With all the research being done into using Microsoft’s Kinect camera for motion capture at the moment it looks like an affordable mo-cap solution is a couple of months away from becoming established.
What are the benefits of keyframe and of mocap? What do you use? Would you use another method if it was available?
First of all, high quality motion capture is difficult to achieve, and I doubt the Kinect effort is going to be anything but a curiosity for some time to come.

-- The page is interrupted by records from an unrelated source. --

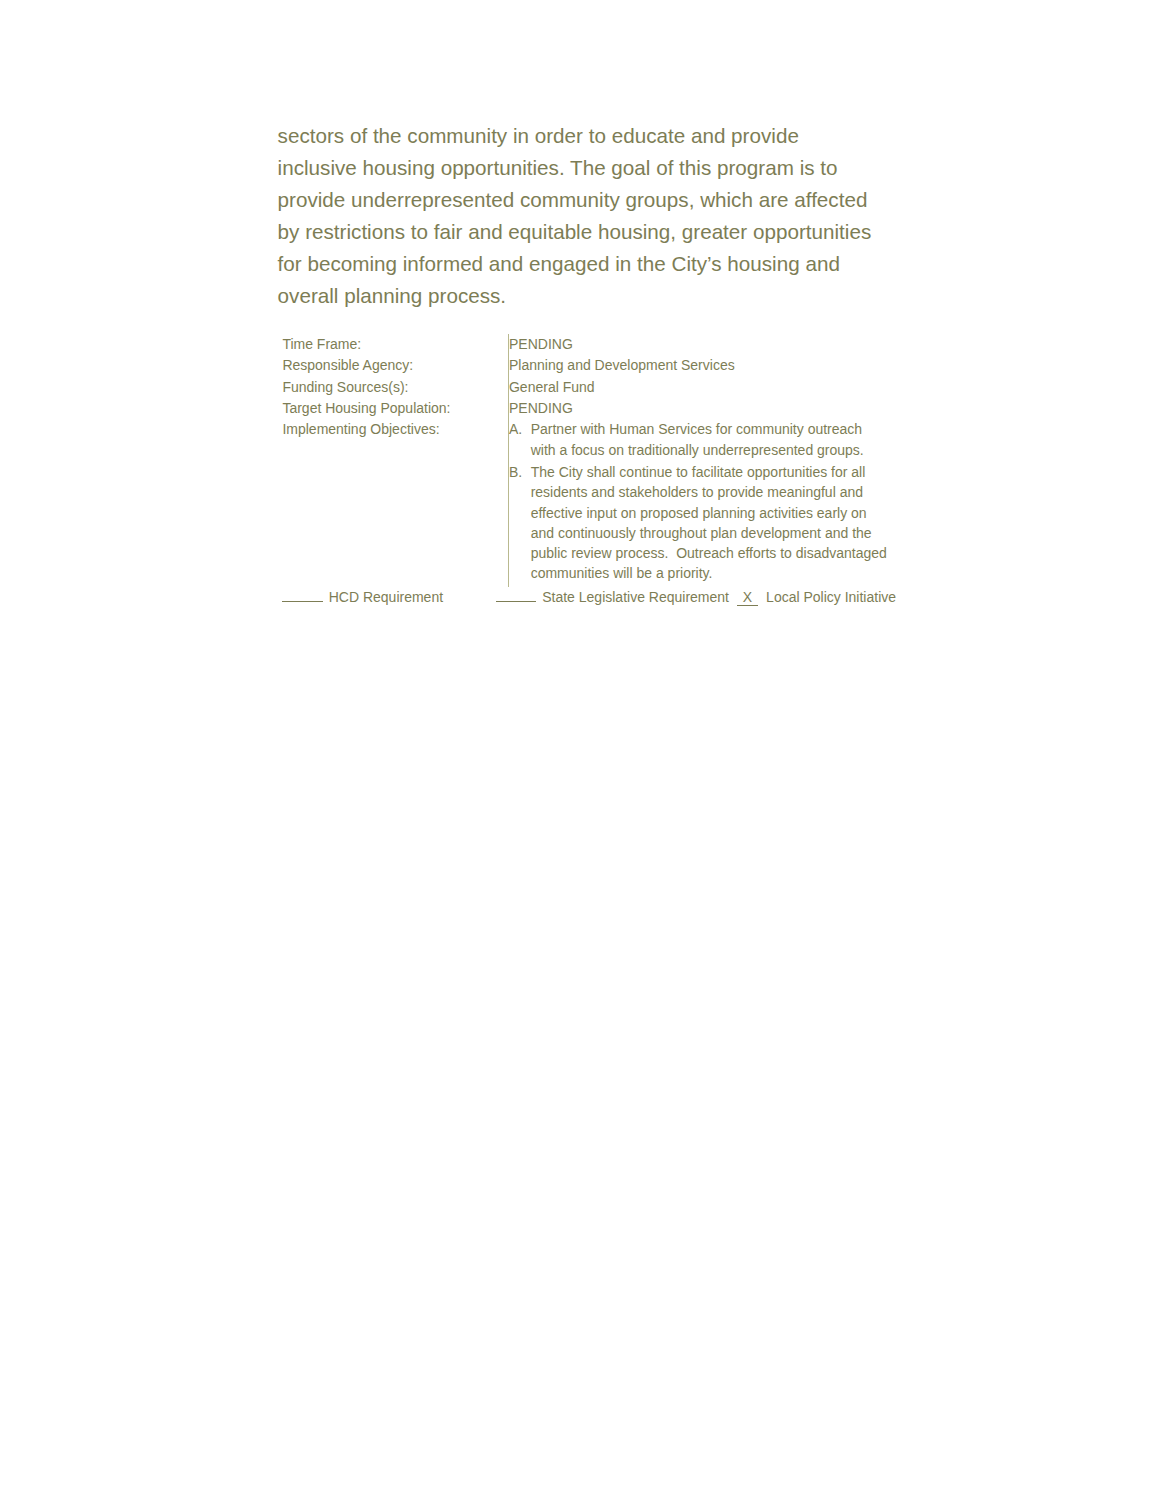sectors of the community in order to educate and provide inclusive housing opportunities. The goal of this program is to provide underrepresented community groups, which are affected by restrictions to fair and equitable housing, greater opportunities for becoming informed and engaged in the City’s housing and overall planning process.
| Time Frame: | PENDING |
| Responsible Agency: | Planning and Development Services |
| Funding Sources(s): | General Fund |
| Target Housing Population: | PENDING |
| Implementing Objectives: | A. Partner with Human Services for community outreach with a focus on traditionally underrepresented groups. B. The City shall continue to facilitate opportunities for all residents and stakeholders to provide meaningful and effective input on proposed planning activities early on and continuously throughout plan development and the public review process. Outreach efforts to disadvantaged communities will be a priority. |
HCD Requirement State Legislative Requirement X Local Policy Initiative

And, before you jump headfirst into MoCap, understand that there are some real disadvantages to using MoCap instead of key-framing animation by hand. For one thing. Motion capture has a certain “slippery” feel to it. For another it is putting a key on every frame of your animation which doesn’t leave you any room to tweak things.
Animation needs to be set up… the pose needs to be right, and the major movements are set-up carefully… with some exagerration usually, as well as a dynamic pose coming in and out of the motion.
An actor wearing a mocap suit isn’t thinking of any of these things. The result is that the “natural” movement from MoCap does not look right to the human eye. Instead, it looks kind of creepy. (For a lot more on this subject, google “The Uncanny Valley.”) I don’t know if you saw Beowulf, but that was supposed to be a full MoCap effort… they didn’t like the result and redid a lot of the scenes by hand, anyway. OTOH, look at a movie like The Lion King, Tangled, or Shrek, and the characters seem more “alive” than the straight-on “Natural Capture” of Beowulf. Avatar used a lot of Motion Capture, but they didn’t use it exclusively… and they were tweaking it like crazy… in the end, you almost have to wonder if they wouldn’t have been better off by just letting a team of animators do it all by hand.
MoCap has its place. For background animation, it is fine. As a reference, it is great. For actions in a game, it is fine. But for the actions of a “Hero” in an animated short, it probably isn’t going to give you what you are after – unless you have VERY good moCap equipment, top notch MoCap artists, and an ace MoCap technical director. Honestly… to do motion capture right is really hard… maybe harder than just learning to do it by hand. And even if you decide to use MoCap. you will probably end up wanting to tweak things – so you need to learn how to pose to pose keyframe.
There are bvh importers that put a keyframe on every frame… this is not required. You can resample mocaps to make them a lot more sparse, or clean the fcurves. I posted a modified import script for 2.56 here http://blenderartists.org/forum/showthread.php?t=201749.
Resampling with a tool like bvhacker gives so much more room to move.
I have worked with mocap before. I second MarkJoel60. It is not like a one click solution, there are always glitches that need manual fixing. If your characters proportions are too far from normal humans, it will get more messy too. It has it’s place for realistic VFX motion stuff and games. It will definitely not give you the sweet artsy pixar stuff, in case you are looking for that.
There’s also some growing capabilities in the middle ground between human mo-cap and traditional keyframing: mechanima. (I really need to set up some tutorials showing how I do it.) Basically though, with the animation running, av-synch and “record keyframes” turned on, manipulations in object and pose mode turn into animations automatically, allowing a sort of real time puppeteering process. So far what I’ve found is that it tends to look rough, but can take VERY little time to just lay down a basic animation, and I think there’s probably some hope to use Simplify Curves to pare down the keyframes and tweak as in traditional methods from there. (I’m also hoping to one day make a bunch of helper scripts for this technique but presently they’re a bit pipe-dreamy.)